(Data items)
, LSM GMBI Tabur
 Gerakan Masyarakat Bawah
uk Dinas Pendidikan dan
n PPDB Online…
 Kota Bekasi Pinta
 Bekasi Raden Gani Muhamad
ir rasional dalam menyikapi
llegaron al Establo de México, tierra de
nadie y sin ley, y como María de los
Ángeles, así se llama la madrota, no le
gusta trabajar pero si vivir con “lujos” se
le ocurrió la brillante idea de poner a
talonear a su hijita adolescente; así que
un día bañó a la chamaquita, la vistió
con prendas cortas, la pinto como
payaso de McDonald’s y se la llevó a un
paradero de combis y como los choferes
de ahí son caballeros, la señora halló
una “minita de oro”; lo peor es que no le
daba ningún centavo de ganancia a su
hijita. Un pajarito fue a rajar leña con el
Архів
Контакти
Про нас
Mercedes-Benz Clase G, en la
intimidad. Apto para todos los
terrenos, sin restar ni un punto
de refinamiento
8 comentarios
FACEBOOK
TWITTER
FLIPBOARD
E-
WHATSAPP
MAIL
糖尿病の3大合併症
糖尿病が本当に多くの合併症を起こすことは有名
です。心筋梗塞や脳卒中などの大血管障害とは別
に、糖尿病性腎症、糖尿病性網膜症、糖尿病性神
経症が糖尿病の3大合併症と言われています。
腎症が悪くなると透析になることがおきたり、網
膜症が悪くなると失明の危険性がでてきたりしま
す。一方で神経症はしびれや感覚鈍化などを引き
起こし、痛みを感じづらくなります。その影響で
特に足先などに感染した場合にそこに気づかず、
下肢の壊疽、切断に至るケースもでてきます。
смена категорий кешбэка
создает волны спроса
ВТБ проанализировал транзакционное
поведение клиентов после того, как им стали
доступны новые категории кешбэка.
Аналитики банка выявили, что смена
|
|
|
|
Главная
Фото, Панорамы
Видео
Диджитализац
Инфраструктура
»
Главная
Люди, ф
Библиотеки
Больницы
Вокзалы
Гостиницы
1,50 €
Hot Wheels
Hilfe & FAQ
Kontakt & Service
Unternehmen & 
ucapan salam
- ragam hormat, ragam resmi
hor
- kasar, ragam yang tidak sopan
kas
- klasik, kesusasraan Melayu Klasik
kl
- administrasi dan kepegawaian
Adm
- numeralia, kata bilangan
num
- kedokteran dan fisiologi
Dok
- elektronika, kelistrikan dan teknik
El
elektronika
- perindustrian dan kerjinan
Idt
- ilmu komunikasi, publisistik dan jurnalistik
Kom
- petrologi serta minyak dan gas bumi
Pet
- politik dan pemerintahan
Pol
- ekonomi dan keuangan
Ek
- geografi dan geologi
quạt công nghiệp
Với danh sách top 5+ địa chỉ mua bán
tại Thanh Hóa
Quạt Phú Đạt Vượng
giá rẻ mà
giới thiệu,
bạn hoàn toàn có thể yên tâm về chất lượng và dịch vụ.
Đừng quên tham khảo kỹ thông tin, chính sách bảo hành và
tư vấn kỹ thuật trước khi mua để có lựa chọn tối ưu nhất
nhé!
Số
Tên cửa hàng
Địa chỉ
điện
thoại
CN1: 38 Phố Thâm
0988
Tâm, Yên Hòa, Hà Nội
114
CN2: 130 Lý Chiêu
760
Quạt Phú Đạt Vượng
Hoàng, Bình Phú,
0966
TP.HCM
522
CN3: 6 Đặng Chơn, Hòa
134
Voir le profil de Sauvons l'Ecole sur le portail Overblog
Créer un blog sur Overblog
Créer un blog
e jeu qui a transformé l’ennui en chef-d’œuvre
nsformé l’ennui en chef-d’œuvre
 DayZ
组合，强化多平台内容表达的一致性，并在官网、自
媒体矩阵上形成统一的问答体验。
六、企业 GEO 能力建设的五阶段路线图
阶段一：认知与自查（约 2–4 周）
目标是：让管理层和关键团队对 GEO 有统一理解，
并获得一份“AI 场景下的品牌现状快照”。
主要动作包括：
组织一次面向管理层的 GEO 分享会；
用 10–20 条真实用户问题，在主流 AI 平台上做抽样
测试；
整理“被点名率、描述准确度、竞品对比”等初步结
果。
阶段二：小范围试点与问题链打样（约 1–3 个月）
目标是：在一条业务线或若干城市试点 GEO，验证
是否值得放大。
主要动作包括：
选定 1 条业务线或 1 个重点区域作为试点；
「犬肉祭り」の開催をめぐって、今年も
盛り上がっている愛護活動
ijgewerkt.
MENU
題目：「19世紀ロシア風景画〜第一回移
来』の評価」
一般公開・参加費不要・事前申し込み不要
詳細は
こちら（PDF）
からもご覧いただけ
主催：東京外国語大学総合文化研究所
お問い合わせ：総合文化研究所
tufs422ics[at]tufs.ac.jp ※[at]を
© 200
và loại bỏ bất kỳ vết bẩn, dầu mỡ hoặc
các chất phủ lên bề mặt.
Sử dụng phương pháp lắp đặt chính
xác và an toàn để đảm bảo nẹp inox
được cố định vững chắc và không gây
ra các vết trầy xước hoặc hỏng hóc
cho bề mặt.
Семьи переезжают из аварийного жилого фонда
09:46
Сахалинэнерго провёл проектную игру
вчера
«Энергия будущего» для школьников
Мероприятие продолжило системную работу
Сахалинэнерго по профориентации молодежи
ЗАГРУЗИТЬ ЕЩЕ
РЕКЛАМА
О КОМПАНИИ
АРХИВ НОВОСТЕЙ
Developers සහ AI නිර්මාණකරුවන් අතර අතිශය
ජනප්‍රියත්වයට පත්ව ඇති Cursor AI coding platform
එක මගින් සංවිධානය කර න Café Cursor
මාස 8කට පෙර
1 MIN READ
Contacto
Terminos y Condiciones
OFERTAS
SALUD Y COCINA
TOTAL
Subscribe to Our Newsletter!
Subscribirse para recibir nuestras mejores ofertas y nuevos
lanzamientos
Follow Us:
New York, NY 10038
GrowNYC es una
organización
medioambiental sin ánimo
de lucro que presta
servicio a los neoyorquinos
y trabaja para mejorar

● **TASK STATEMENT**
Reproduce every line of the records above word for word, keeping their original order.

● **RESPONSE FOR THIS EXERCISE**
, LSM GMBI Tabur
 Gerakan Masyarakat Bawah
uk Dinas Pendidikan dan
n PPDB Online…
 Kota Bekasi Pinta
 Bekasi Raden Gani Muhamad
ir rasional dalam menyikapi
llegaron al Establo de México, tierra de
nadie y sin ley, y como María de los
Ángeles, así se llama la madrota, no le
gusta trabajar pero si vivir con “lujos” se
le ocurrió la brillante idea de poner a
talonear a su hijita adolescente; así que
un día bañó a la chamaquita, la vistió
con prendas cortas, la pinto como
payaso de McDonald’s y se la llevó a un
paradero de combis y como los choferes
de ahí son caballeros, la señora halló
una “minita de oro”; lo peor es que no le
daba ningún centavo de ganancia a su
hijita. Un pajarito fue a rajar leña con el
Архів
Контакти
Про нас
Mercedes-Benz Clase G, en la
intimidad. Apto para todos los
terrenos, sin restar ni un punto
de refinamiento
8 comentarios
FACEBOOK
TWITTER
FLIPBOARD
E-
WHATSAPP
MAIL
糖尿病の3大合併症
糖尿病が本当に多くの合併症を起こすことは有名
です。心筋梗塞や脳卒中などの大血管障害とは別
に、糖尿病性腎症、糖尿病性網膜症、糖尿病性神
経症が糖尿病の3大合併症と言われています。
腎症が悪くなると透析になることがおきたり、網
膜症が悪くなると失明の危険性がでてきたりしま
す。一方で神経症はしびれや感覚鈍化などを引き
起こし、痛みを感じづらくなります。その影響で
特に足先などに感染した場合にそこに気づかず、
下肢の壊疽、切断に至るケースもでてきます。
смена категорий кешбэка
создает волны спроса
ВТБ проанализировал транзакционное
поведение клиентов после того, как им стали
доступны новые категории кешбэка.
Аналитики банка выявили, что смена
|
|
|
|
Главная
Фото, Панорамы
Видео
Диджитализац
Инфраструктура
»
Главная
Люди, ф
Библиотеки
Больницы
Вокзалы
Гостиницы
1,50 €
Hot Wheels
Hilfe & FAQ
Kontakt & Service
Unternehmen & 
ucapan salam
- ragam hormat, ragam resmi
hor
- kasar, ragam yang tidak sopan
kas
- klasik, kesusasraan Melayu Klasik
kl
- administrasi dan kepegawaian
Adm
- numeralia, kata bilangan
num
- kedokteran dan fisiologi
Dok
- elektronika, kelistrikan dan teknik
El
elektronika
- perindustrian dan kerjinan
Idt
- ilmu komunikasi, publisistik dan jurnalistik
Kom
- petrologi serta minyak dan gas bumi
Pet
- politik dan pemerintahan
Pol
- ekonomi dan keuangan
Ek
- geografi dan geologi
quạt công nghiệp
Với danh sách top 5+ địa chỉ mua bán
tại Thanh Hóa
Quạt Phú Đạt Vượng
giá rẻ mà
giới thiệu,
bạn hoàn toàn có thể yên tâm về chất lượng và dịch vụ.
Đừng quên tham khảo kỹ thông tin, chính sách bảo hành và
tư vấn kỹ thuật trước khi mua để có lựa chọn tối ưu nhất
nhé!
Số
Tên cửa hàng
Địa chỉ
điện
thoại
CN1: 38 Phố Thâm
0988
Tâm, Yên Hòa, Hà Nội
114
CN2: 130 Lý Chiêu
760
Quạt Phú Đạt Vượng
Hoàng, Bình Phú,
0966
TP.HCM
522
CN3: 6 Đặng Chơn, Hòa
134
Voir le profil de Sauvons l'Ecole sur le portail Overblog
Créer un blog sur Overblog
Créer un blog
e jeu qui a transformé l’ennui en chef-d’œuvre
nsformé l’ennui en chef-d’œuvre
 DayZ
组合，强化多平台内容表达的一致性，并在官网、自
媒体矩阵上形成统一的问答体验。
六、企业 GEO 能力建设的五阶段路线图
阶段一：认知与自查（约 2–4 周）
目标是：让管理层和关键团队对 GEO 有统一理解，
并获得一份“AI 场景下的品牌现状快照”。
主要动作包括：
组织一次面向管理层的 GEO 分享会；
用 10–20 条真实用户问题，在主流 AI 平台上做抽样
测试；
整理“被点名率、描述准确度、竞品对比”等初步结
果。
阶段二：小范围试点与问题链打样（约 1–3 个月）
目标是：在一条业务线或若干城市试点 GEO，验证
是否值得放大。
主要动作包括：
选定 1 条业务线或 1 个重点区域作为试点；
「犬肉祭り」の開催をめぐって、今年も
盛り上がっている愛護活動
ijgewerkt.
MENU
題目：「19世紀ロシア風景画〜第一回移
来』の評価」
一般公開・参加費不要・事前申し込み不要
詳細は
こちら（PDF）
からもご覧いただけ
主催：東京外国語大学総合文化研究所
お問い合わせ：総合文化研究所
tufs422ics[at]tufs.ac.jp ※[at]を
© 200
và loại bỏ bất kỳ vết bẩn, dầu mỡ hoặc
các chất phủ lên bề mặt.
Sử dụng phương pháp lắp đặt chính
xác và an toàn để đảm bảo nẹp inox
được cố định vững chắc và không gây
ra các vết trầy xước hoặc hỏng hóc
cho bề mặt.
Семьи переезжают из аварийного жилого фонда
09:46
Сахалинэнерго провёл проектную игру
вчера
«Энергия будущего» для школьников
Мероприятие продолжило системную работу
Сахалинэнерго по профориентации молодежи
ЗАГРУЗИТЬ ЕЩЕ
РЕКЛАМА
О КОМПАНИИ
АРХИВ НОВОСТЕЙ
Developers සහ AI නිර්මාණකරුවන් අතර අතිශය
ජනප්‍රියත්වයට පත්ව ඇති Cursor AI coding platform
එක මගින් සංවිධානය කර න Café Cursor
මාස 8කට පෙර
1 MIN READ
Contacto
Terminos y Condiciones
OFERTAS
SALUD Y COCINA
TOTAL
Subscribe to Our Newsletter!
Subscribirse para recibir nuestras mejores ofertas y nuevos
lanzamientos
Follow Us:
New York, NY 10038
GrowNYC es una
organización
medioambiental sin ánimo
de lucro que presta
servicio a los neoyorquinos
y trabaja para mejorar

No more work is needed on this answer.